Among the entries that follow, find the lines holding "Left" and say how many there are, with no other words.

_ _ _ _ _

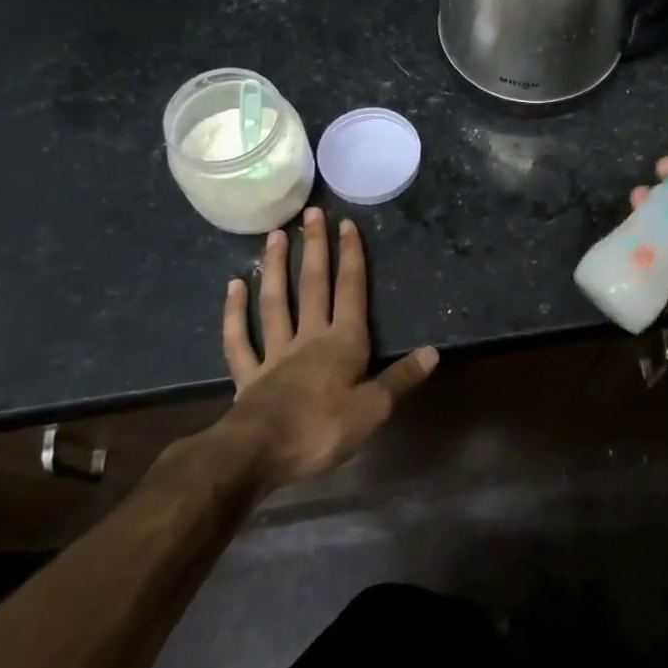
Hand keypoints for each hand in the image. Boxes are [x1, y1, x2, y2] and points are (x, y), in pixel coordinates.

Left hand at [219, 207, 436, 485]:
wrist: (257, 454)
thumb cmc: (322, 429)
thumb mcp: (374, 409)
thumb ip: (401, 378)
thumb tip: (433, 352)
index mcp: (343, 342)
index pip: (350, 290)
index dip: (351, 256)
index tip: (347, 224)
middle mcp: (309, 337)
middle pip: (313, 285)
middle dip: (315, 248)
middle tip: (311, 213)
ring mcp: (275, 353)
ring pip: (275, 302)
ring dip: (276, 267)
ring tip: (275, 235)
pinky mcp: (249, 375)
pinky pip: (240, 340)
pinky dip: (235, 313)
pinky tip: (233, 287)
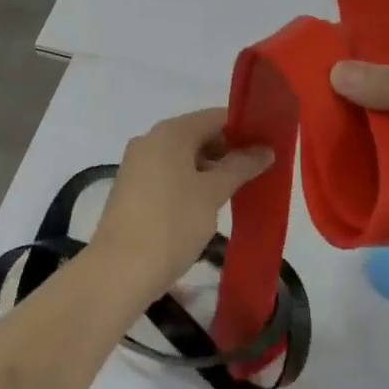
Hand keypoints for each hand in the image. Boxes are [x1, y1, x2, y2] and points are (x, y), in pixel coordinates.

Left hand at [91, 109, 272, 296]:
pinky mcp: (132, 188)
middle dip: (229, 150)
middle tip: (259, 171)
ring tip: (239, 190)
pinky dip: (191, 181)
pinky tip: (208, 204)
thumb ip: (240, 167)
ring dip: (211, 169)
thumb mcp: (212, 193)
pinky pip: (169, 174)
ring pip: (183, 156)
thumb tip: (265, 149)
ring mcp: (137, 164)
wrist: (118, 271)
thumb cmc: (171, 224)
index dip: (244, 128)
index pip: (216, 117)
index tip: (269, 145)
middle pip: (198, 134)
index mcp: (170, 132)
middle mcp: (150, 140)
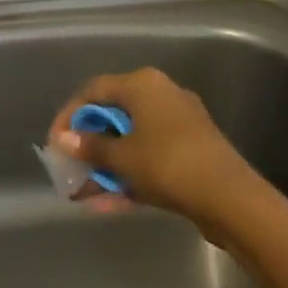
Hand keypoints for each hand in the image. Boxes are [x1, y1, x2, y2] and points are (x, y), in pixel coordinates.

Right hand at [48, 68, 287, 250]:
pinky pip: (149, 157)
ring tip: (82, 191)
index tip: (54, 142)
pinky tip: (106, 203)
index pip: (93, 90)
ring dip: (105, 165)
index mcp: (143, 84)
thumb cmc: (169, 165)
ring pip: (130, 140)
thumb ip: (90, 147)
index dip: (69, 115)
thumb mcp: (122, 158)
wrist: (233, 200)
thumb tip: (64, 140)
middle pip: (113, 115)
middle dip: (87, 143)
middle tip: (69, 165)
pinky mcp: (190, 151)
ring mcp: (178, 124)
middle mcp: (161, 95)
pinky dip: (128, 175)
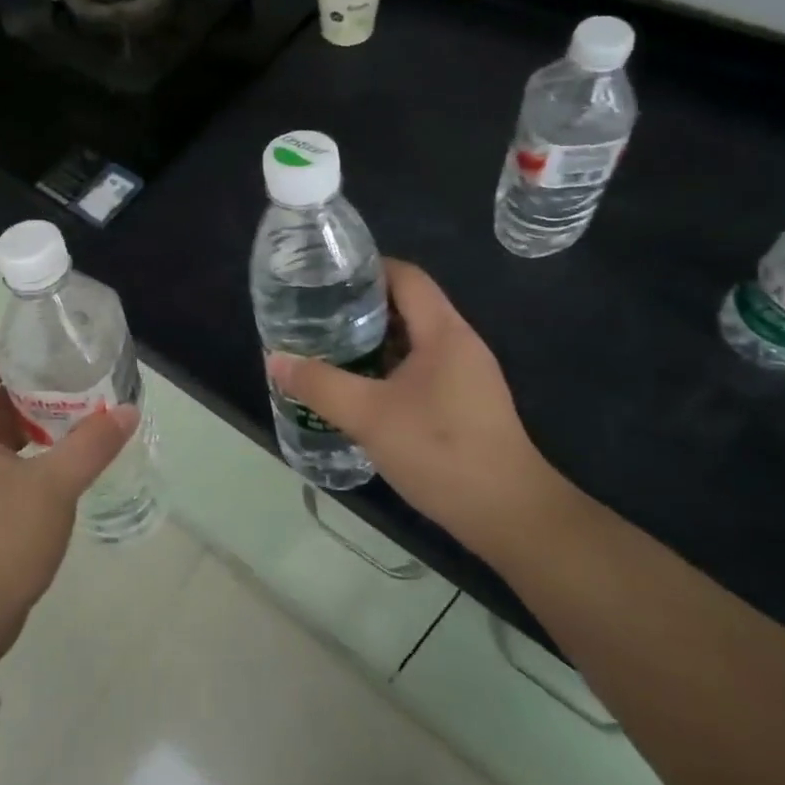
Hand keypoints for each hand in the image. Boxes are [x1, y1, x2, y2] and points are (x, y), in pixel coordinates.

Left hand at [0, 354, 136, 670]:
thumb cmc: (3, 540)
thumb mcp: (55, 487)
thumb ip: (91, 445)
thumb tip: (127, 410)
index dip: (6, 356)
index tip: (45, 348)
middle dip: (25, 390)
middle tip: (68, 381)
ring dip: (26, 424)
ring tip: (69, 417)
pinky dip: (22, 454)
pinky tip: (55, 464)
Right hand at [266, 259, 569, 565]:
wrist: (510, 516)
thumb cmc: (441, 452)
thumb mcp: (369, 416)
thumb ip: (320, 385)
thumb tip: (274, 359)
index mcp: (443, 332)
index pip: (405, 276)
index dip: (366, 269)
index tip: (324, 278)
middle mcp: (458, 344)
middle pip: (407, 305)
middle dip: (360, 306)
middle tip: (316, 315)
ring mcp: (465, 375)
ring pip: (412, 340)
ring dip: (372, 340)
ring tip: (327, 347)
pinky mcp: (464, 403)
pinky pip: (419, 368)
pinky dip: (387, 367)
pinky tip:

_ _ _ _ _

■ **Completed exercise**
3